The remote hack works from anywhere in the world, robbing banks in as little as 10 minutes.
It is every consumer’s dream to find an ATM spitting out cash like a winning slot machine, and it seems that hackers in Eastern Europe have figured out how to make that a reality.
As outlined by Russian security firm Group IB, the hackers are linked to the Buhtrap crew, which stole $28 billion from Russian banks between August 2015 and January 2016, according to Reuters. But while Buhtrap looted ATMs via fraudulent wire transfers, the ATM scammers reportedly use a less hands-on method: “touchless jackpotting.”

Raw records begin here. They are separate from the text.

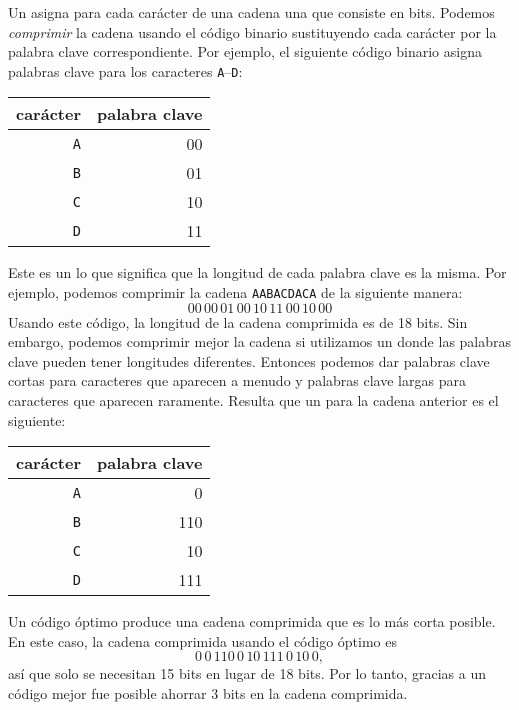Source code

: 
Un  asigna para cada carácter
de una cadena una  que consiste en bits.
Podemos \emph{comprimir} la cadena usando el código binario
sustituyendo cada carácter por la
palabra clave correspondiente.
Por ejemplo, el siguiente código binario
asigna palabras clave para los caracteres
\texttt{A}–\texttt{D}:
\begin{center}
\begin{tabular}{rr}
carácter & palabra clave \\
\hline
\texttt{A} & 00 \\
\texttt{B} & 01 \\
\texttt{C} & 10 \\
\texttt{D} & 11 \\
\end{tabular}
\end{center}
Este es un 
lo que significa que la longitud de cada
palabra clave es la misma.
Por ejemplo, podemos comprimir la cadena
\texttt{AABACDACA} de la siguiente manera:
\[00\,00\,01\,00\,10\,11\,00\,10\,00\]
Usando este código, la longitud de la cadena comprimida
es de 18 bits.
Sin embargo, podemos comprimir mejor la cadena
si utilizamos un 
donde las palabras clave pueden tener longitudes diferentes.
Entonces podemos dar palabras clave cortas para
caracteres que aparecen a menudo
y palabras clave largas para caracteres
que aparecen raramente.
Resulta que un 
para la cadena anterior es el siguiente:
\begin{center}
\begin{tabular}{rr}
carácter & palabra clave \\
\hline
\texttt{A} & 0 \\
\texttt{B} & 110 \\
\texttt{C} & 10 \\
\texttt{D} & 111 \\
\end{tabular}
\end{center}
Un código óptimo produce una cadena comprimida
que es lo más corta posible.
En este caso, la cadena comprimida usando
el código óptimo es
\[0\,0\,110\,0\,10\,111\,0\,10\,0,\]
así que solo se necesitan 15 bits en lugar de 18 bits.
Por lo tanto, gracias a un código mejor fue posible
ahorrar 3 bits en la cadena comprimida.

The remote hack works from anywhere in the world, robbing banks in as little as 10 minutes. The hackers reportedly use a penetration testing tool known as Cobalt Strike, which lets them access servers that control ATMs via bank PCs infected by malicious emails. Accomplices then wait by the targeted ATMs and scoop up the cash as it spits out of the machine.
The hackers reportedly hit financial institutions in Armenia, Belarus, Bulgaria, Estonia, Georgia, Kyrgyzstan, Malaysia, Moldova, the Netherlands, Poland, Romania, Russia, Spain, and the UK. Group IB did not reveal which banks were targeted.
Global ATM manufacturers Diebold Nixdorf and NCR confirmed to PCMag that they are “familiar” with these types of breaches.
“ATM attacks are becoming more complex and sophisticated as hackers dedicate more time to attacking infrastructure,” an NCR spokeswoman said in a statement. “Securing one’s infrastructure and endpoints is a never-ending and extremely important task that does not depend on the region or attack type.”
Diebold Nixdorf, meanwhile, claims there is “no indication to us that this group of fraudsters is active in Europe or the Americas.”
But that doesn’t mean they won’t be. “Logical attacks on ATMs are expected to become one of the key threats targeting banks,” according to Dmitry Volkov, head of the Group IB investigation department.
“They enable cybercriminals to commit fraud remotely from anywhere globally and attack the whole ATM network without being ‘on the radar’ of security services,” he said in a statement. “This type of attack does not require development of expensive advanced software—a significant amount of the tools used are widely available on the deep Web.”
As the Wall Street Journal reports, the FBI recently warned US banks to look out for potential attacks, following incidents in Taiwan and Thailand over the summer.
“Every bank is under threat of logical attacks on ATMs and should be protected accordingly,” Volkov added.